| DO THIS |
Set out every line of all the entries below as a numbered list, skipping any blank lines.

################

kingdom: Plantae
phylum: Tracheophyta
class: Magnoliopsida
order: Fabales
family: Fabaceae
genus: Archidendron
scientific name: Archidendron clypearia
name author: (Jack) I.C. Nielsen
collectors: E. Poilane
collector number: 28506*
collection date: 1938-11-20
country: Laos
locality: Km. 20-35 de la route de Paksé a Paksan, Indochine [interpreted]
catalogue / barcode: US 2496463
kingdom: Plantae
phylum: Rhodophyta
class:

################

| SOLUTION |
1. kingdom: Plantae
2. phylum: Tracheophyta
3. class: Magnoliopsida
4. order: Fabales
5. family: Fabaceae
6. genus: Archidendron
7. scientific name: Archidendron clypearia
8. name author: (Jack) I.C. Nielsen
9. collectors: E. Poilane
10. collector number: 28506*
11. collection date: 1938-11-20
12. country: Laos
13. locality: Km. 20-35 de la route de Paksé a Paksan, Indochine [interpreted]
14. catalogue / barcode: US 2496463
15. kingdom: Plantae
16. phylum: Rhodophyta
17. class:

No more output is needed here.